Records from a data source:
================================

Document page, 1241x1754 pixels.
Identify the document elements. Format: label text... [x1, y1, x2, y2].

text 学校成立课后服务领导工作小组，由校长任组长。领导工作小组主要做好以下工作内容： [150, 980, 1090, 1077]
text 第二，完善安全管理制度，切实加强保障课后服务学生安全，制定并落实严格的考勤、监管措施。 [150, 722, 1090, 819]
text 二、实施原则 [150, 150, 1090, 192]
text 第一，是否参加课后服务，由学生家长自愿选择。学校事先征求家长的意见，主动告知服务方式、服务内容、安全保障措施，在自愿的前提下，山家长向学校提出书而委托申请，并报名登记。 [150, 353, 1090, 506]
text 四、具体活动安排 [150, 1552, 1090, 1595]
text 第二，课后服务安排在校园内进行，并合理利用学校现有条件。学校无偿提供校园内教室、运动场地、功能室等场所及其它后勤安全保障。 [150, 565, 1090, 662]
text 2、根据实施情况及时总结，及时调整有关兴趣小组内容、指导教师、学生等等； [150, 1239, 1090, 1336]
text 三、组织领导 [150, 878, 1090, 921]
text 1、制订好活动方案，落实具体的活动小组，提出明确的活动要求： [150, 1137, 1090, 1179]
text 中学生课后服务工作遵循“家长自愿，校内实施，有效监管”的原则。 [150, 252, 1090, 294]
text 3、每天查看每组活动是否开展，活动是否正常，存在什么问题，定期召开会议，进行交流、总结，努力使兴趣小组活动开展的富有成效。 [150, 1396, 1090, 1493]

================================

What you should produce is an exact retyping of every line above.

Document page, 1241x1754 pixels.
Identify the document elements. Format: label text... [x1, y1, x2, y2].

text 学校成立课后服务领导工作小组，由校长任组长。领导工作小组主要做好以下工作内容： [150, 980, 1090, 1077]
text 第二，完善安全管理制度，切实加强保障课后服务学生安全，制定并落实严格的考勤、监管措施。 [150, 722, 1090, 819]
text 二、实施原则 [150, 150, 1090, 192]
text 第一，是否参加课后服务，由学生家长自愿选择。学校事先征求家长的意见，主动告知服务方式、服务内容、安全保障措施，在自愿的前提下，山家长向学校提出书而委托申请，并报名登记。 [150, 353, 1090, 506]
text 四、具体活动安排 [150, 1552, 1090, 1595]
text 第二，课后服务安排在校园内进行，并合理利用学校现有条件。学校无偿提供校园内教室、运动场地、功能室等场所及其它后勤安全保障。 [150, 565, 1090, 662]
text 2、根据实施情况及时总结，及时调整有关兴趣小组内容、指导教师、学生等等； [150, 1239, 1090, 1336]
text 三、组织领导 [150, 878, 1090, 921]
text 1、制订好活动方案，落实具体的活动小组，提出明确的活动要求： [150, 1137, 1090, 1179]
text 中学生课后服务工作遵循“家长自愿，校内实施，有效监管”的原则。 [150, 252, 1090, 294]
text 3、每天查看每组活动是否开展，活动是否正常，存在什么问题，定期召开会议，进行交流、总结，努力使兴趣小组活动开展的富有成效。 [150, 1396, 1090, 1493]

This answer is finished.